[Start of Attachment]

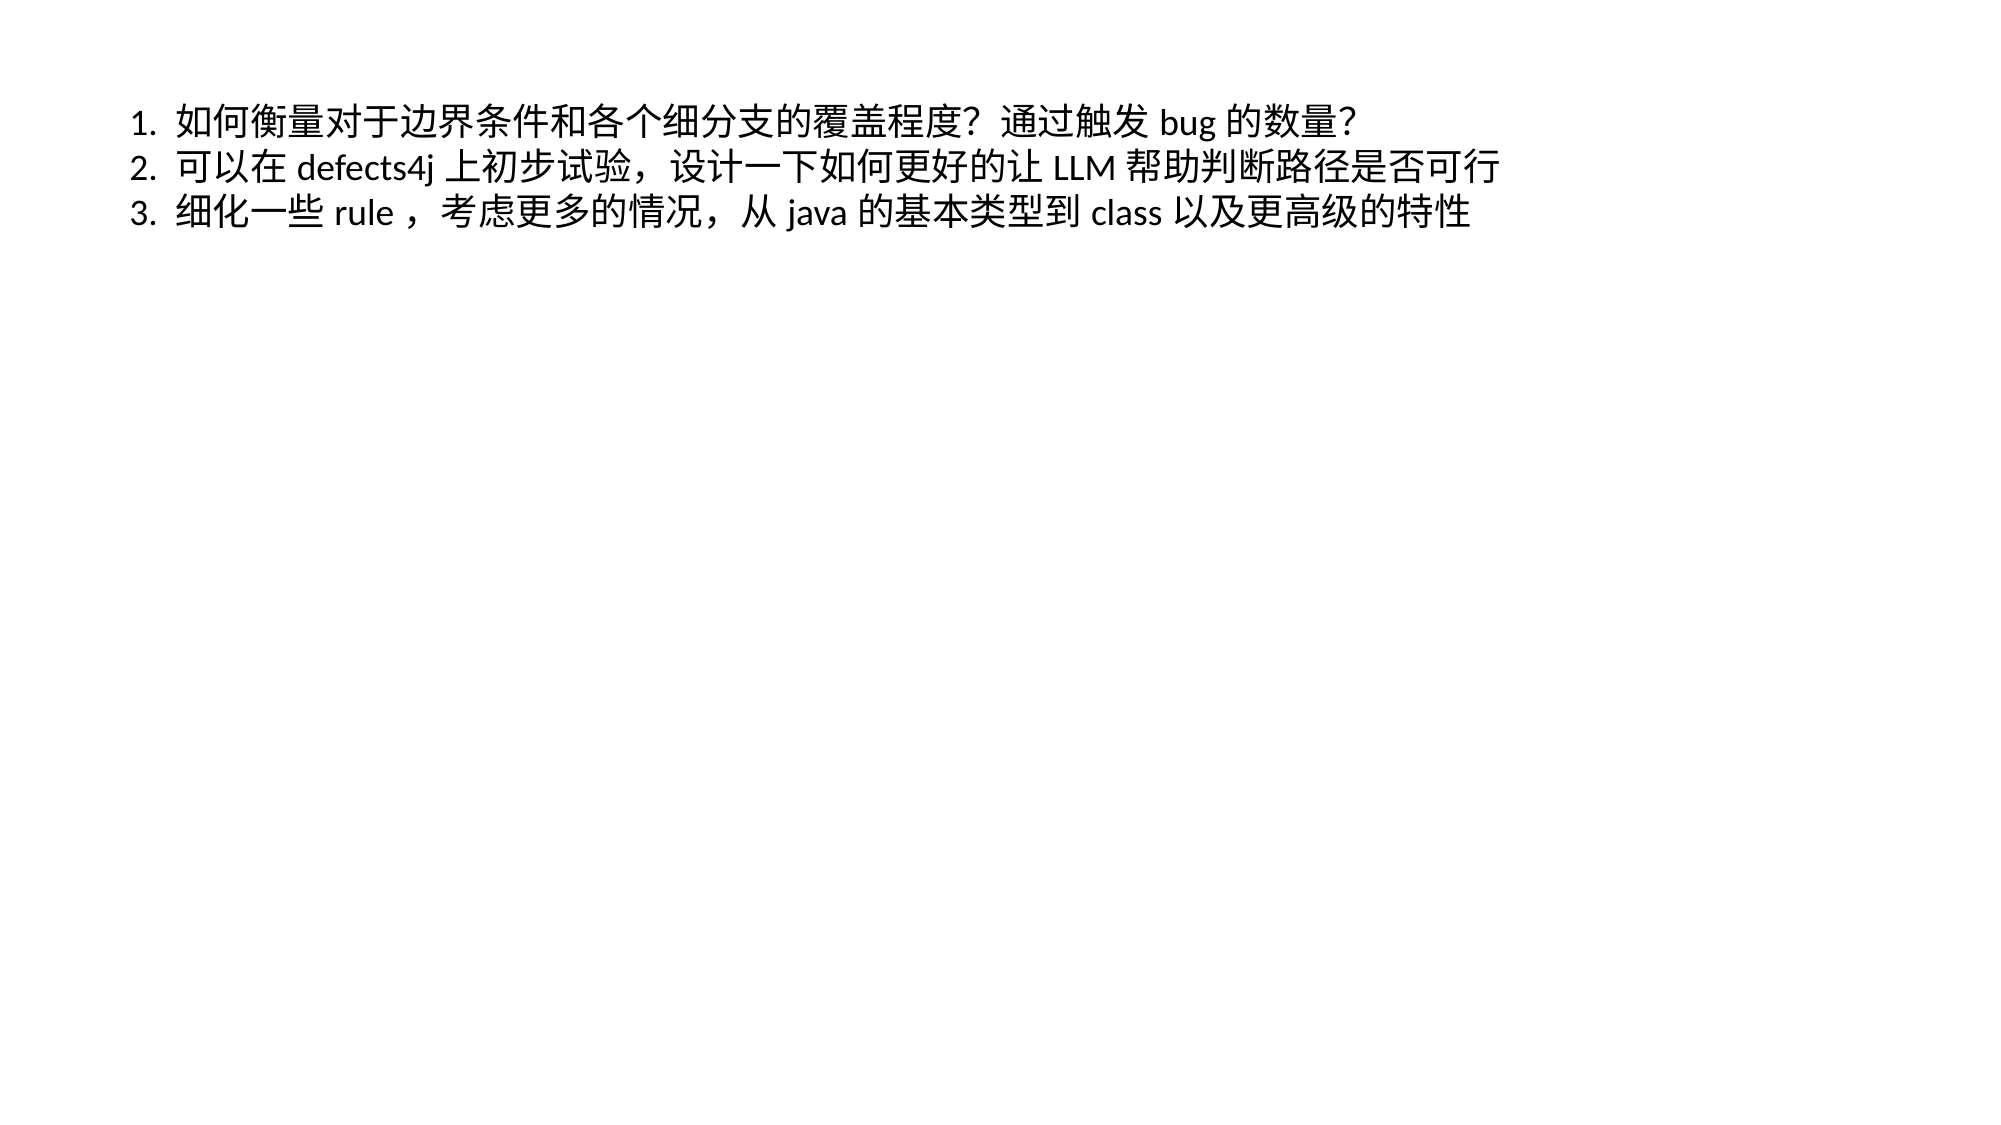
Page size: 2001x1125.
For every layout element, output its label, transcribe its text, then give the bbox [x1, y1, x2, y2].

text_box 1. 如何衡量对于边界条件和各个细分支的覆盖程度？通过触发bug的数量？ 2. 可以在defects4j上初步试验，设计一下如何更好的让LLM帮助判断路径是否可行 3. 细化一些rule，考虑更多的情况，从java的基本类型到class以及更高级的特性 [114, 91, 1553, 241]
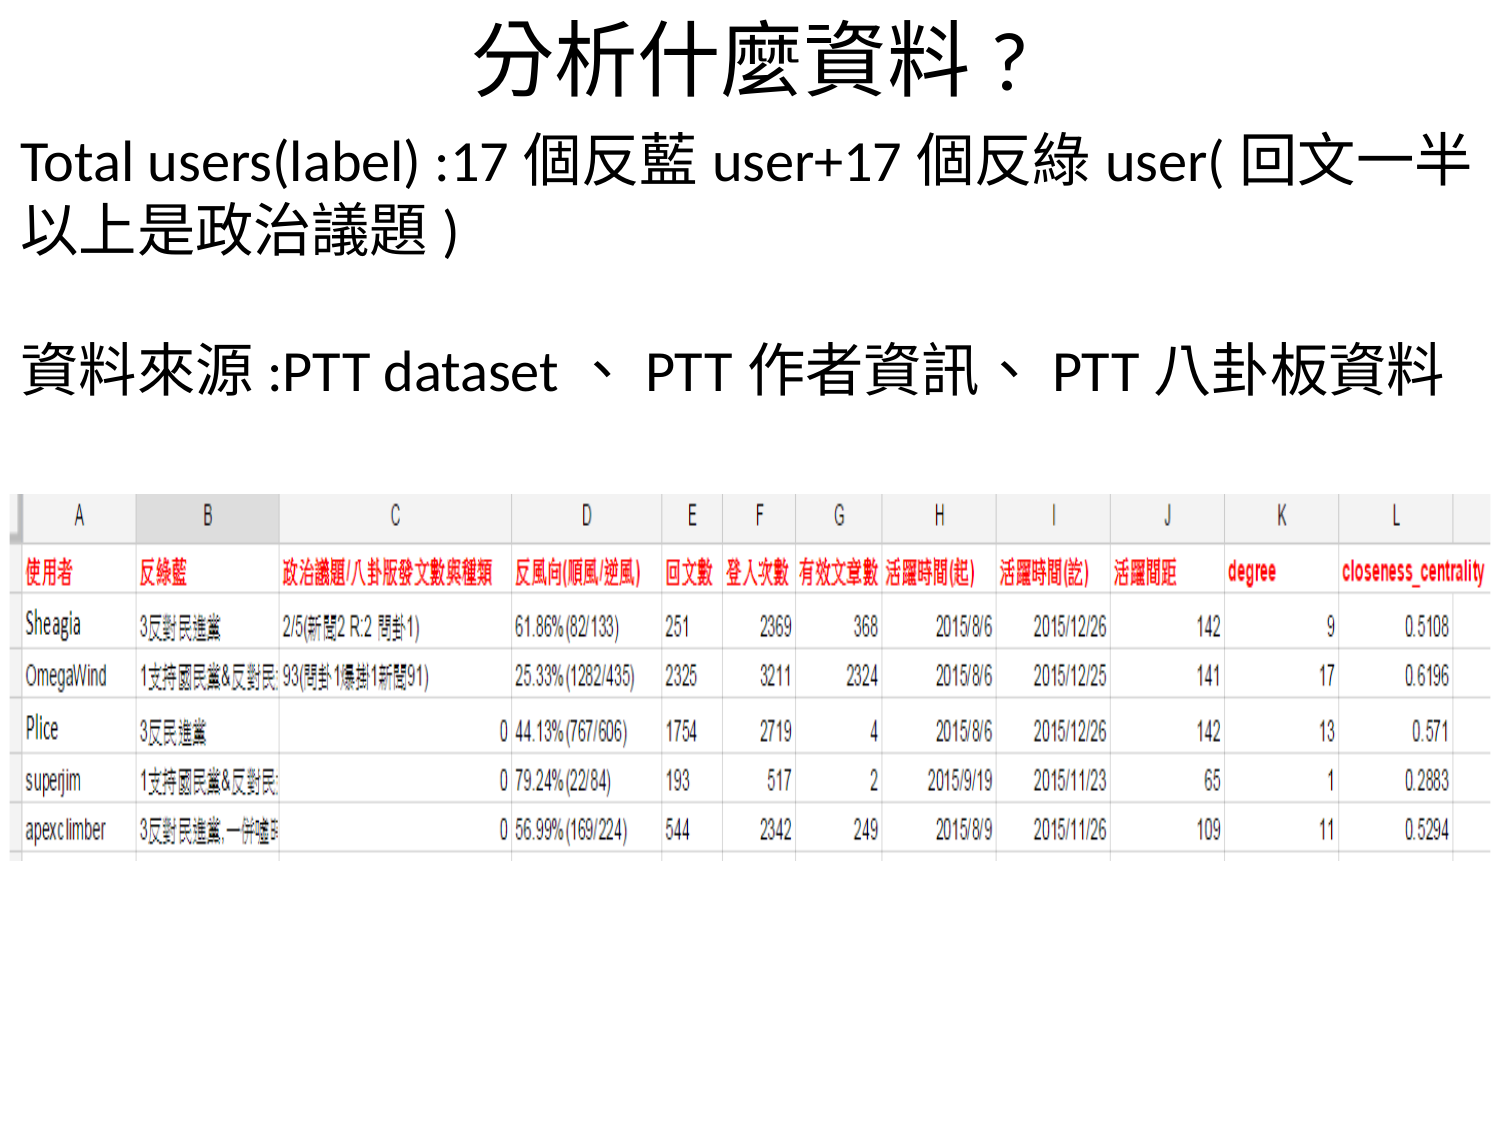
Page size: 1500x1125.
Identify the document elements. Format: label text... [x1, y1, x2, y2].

text_box Total users(label) :17個反藍user+17個反綠user(回文一半以上是政治議題) 資料來源:PTT dataset、PTT作者資訊、PTT八卦板資料 [5, 116, 1500, 481]
text_box 分析什麼資料? [0, 0, 1500, 115]
picture [9, 494, 1491, 862]
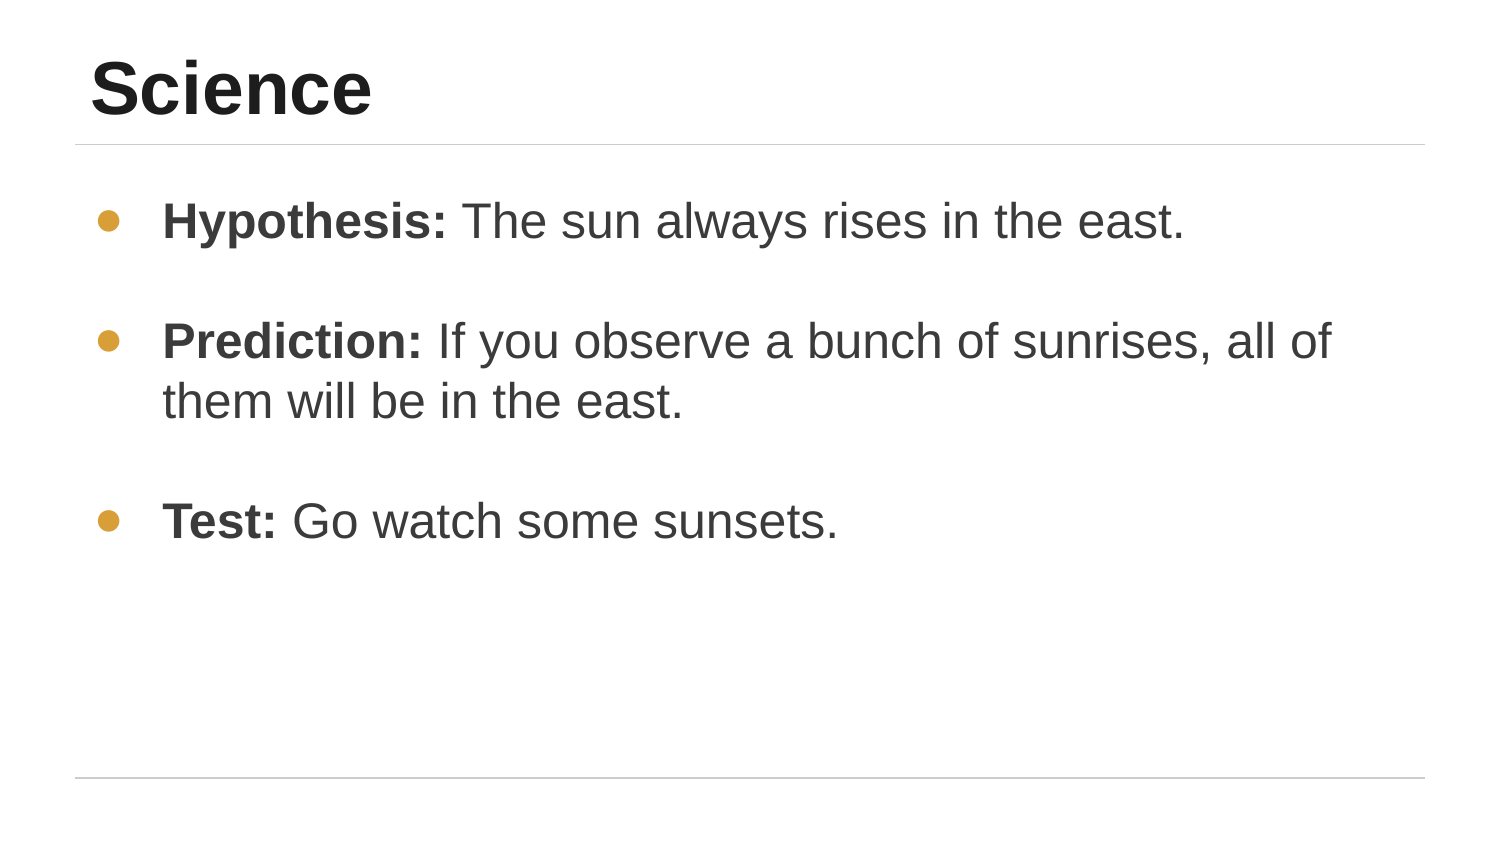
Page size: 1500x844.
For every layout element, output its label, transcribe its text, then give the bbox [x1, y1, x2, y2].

title Science [75, 33, 1175, 145]
list Hypothesis: The sun always rises in the east. Prediction: If you observe a bunch of sunrises, all of them will be in the east. Test: Go watch some sunsets. [72, 173, 1423, 671]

[End of Attachment]

*WHAT IS BEING ASKED*: Among the lines of the listing, count those containing the word "size". Answer with the count alone.

*SOLUTION TO THIS TASK*: 3